Kann ein gläubiger Mensch kraftvoll für

etwas stehen und ist deswegen in der heutigen

Zeit (noch) echter Bedarf dafür? Manche

tun alle Wunder der Bibel als Märchen ab.

Andere versuchen sich noch zu retten, wenn

wieder ein Forscher die geschichtliche Wahrheit,

anders als im biblischen Geschichtenbuch,

widerlegt, indem sie uns die Kraft der

Bilder dieser Texte beschwören. Ist da nun

eine praktisch nutzbare Fähigkeit, eine wirkliche

Macht, so wie eine Art Energiestrom

im Film „Krieg der Sterne“, eine anwendbare

Manipulation des Geschehens für einen irdischen

Skywalker auf dem Boden der Realität

unserer Moderne? (Manche suchen noch).

Die moderne Demokratie, der erkämpfte

Rechtsstaat heute: Raum für Kirche, Platz

für Glaube? Mahnt der Gläubige, greift er

ein, leistet er passiven Widerstand und auf

der anderen Seite, wo geht ein gläubiger

Mensch gern mit, sagt: „Ja!“ – mal davon abgesehen,

dass Religionen verschieden sind?

Wie geht der moderne Mensch mit seinen

Raum greifenden Kräften, nachdem wir nun

Jahrtausende lang Zeit hatten, uns kennen

zu lernen, um? Ich habe gegoogelt: Die Legislative

ist in der Staatstheorie neben der

Exekutive und Judikative eine der drei – bei

Gewaltenteilung voneinander unabhängigen

– Gewalten. (Wikipedia). Hier ist das Wort Gewalt

als anerkannte Kraft legitim. Wir haben

sie aufgeteilt.

Üben auch Gläubige Gewalt aus? Ist es erlaubt,

und wenn, auf welche Weise legitimiert?

Islam, Christentum – es scheint nicht

einmal klar, was die jeweilige Religion ihren

Anhängern genau auferlegt oder freistellt.

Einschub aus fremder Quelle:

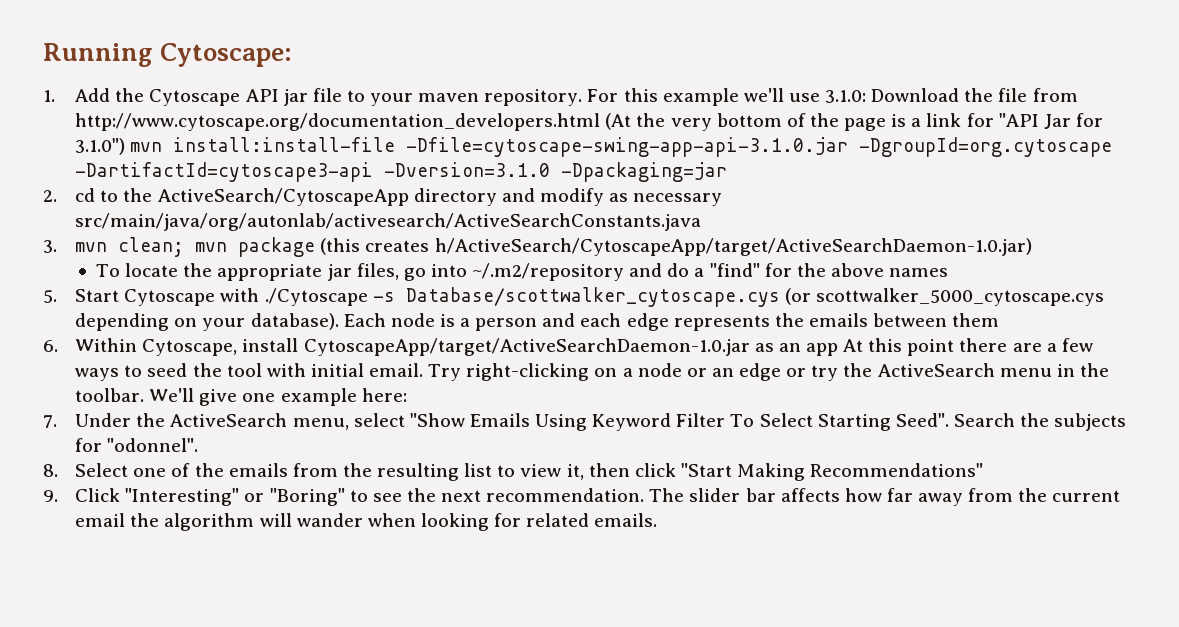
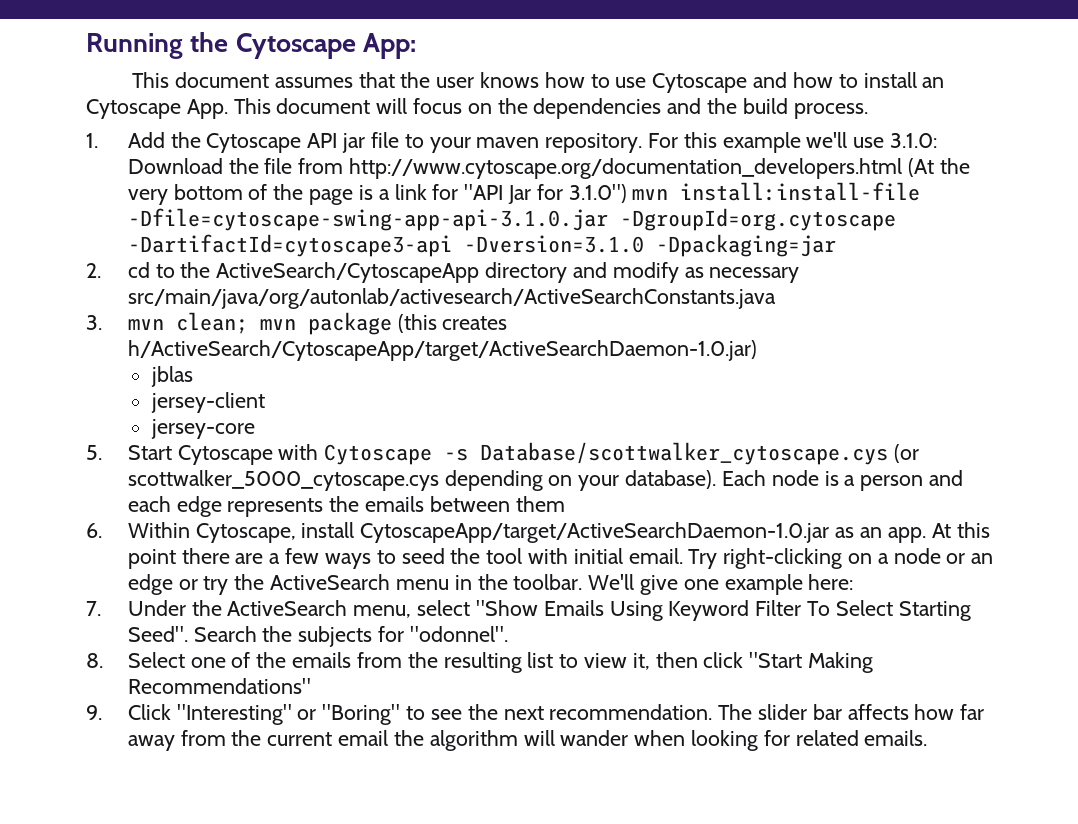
[160,43,293,67] Cytoscape: -> [190,32,416,59] [132,72,945,93] [86,98,868,119] the Cytoscape App: // This document assumes that the user knows how to use Cytoscape and how to install an Cytoscape App. This document will focus on the dependencies and the build process.
[96,263,949,281] To locate the appropriate jar files, go into ~/.m2/repository and do a "find" for the above names -> [150,366,193,387] [150,392,265,413] [150,419,255,439] jblas // jersey-client // jersey-core
[264,288,368,306] ./Cytoscape -> [324,444,433,465] Cytoscape
[805,343,838,356] app -> [887,527,926,543] app.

Wir diskutieren das immer wieder neu. Ganz

unabhängig davon, bleibt ja eine übergeordnete

Sinnfrage, ob Gott selbst in das Geschehen

auf Erden und im Weltall eingreift,

frei nach Einstein: „Gott würfelt nicht.“ (Albert

Einstein war Physiker). Ein großer Sinn

scheint nicht für alle gleich gut als eine Art

Zweck des Lebens erkennbar, wir hätten das

inzwischen bemerkt. Ein brutaler Serienmörder,

getrieben in perverser Lust, ein verheiratet

und vergleichsweise brav im System

mitlaufender Automechaniker, mit durchschnittlichem

Anspruch an seine Umgebung

– wir können nicht erkennen, dass sie gleich

sind. Der Mensch bleibt blind gegenüber seinem

Sein. Und muss doch handeln.

Gewaltverzicht ist eine grundsätzliche Forderung

des Christen an sich selbst, und heißt

das, es gelingt nach Ansage? Es ist wohl schon

gruselig, was ein Polizist heute tun muss, sich

zu tarnen, um das Schlimmste zu beenden.

Genauso gruselig finde ich, wie sehr der

Staat in unser aller privatestes Heim schaun

kann. Denn der Staat (handelt er so auf richterlichen

Verdacht) – das sind Menschen wie

du und ich, deine Nachbarn im Dorf (unter

Umständen). Die Kirche könnte im Verständnis

einer ganzen Welt deutlich machen, dass

Fehler vergeben werden können. Die Kirche

könnte zeigen, dass auf Gewalt zu verzichten

schwierig ist, weil die Welt voller Gewalt ist.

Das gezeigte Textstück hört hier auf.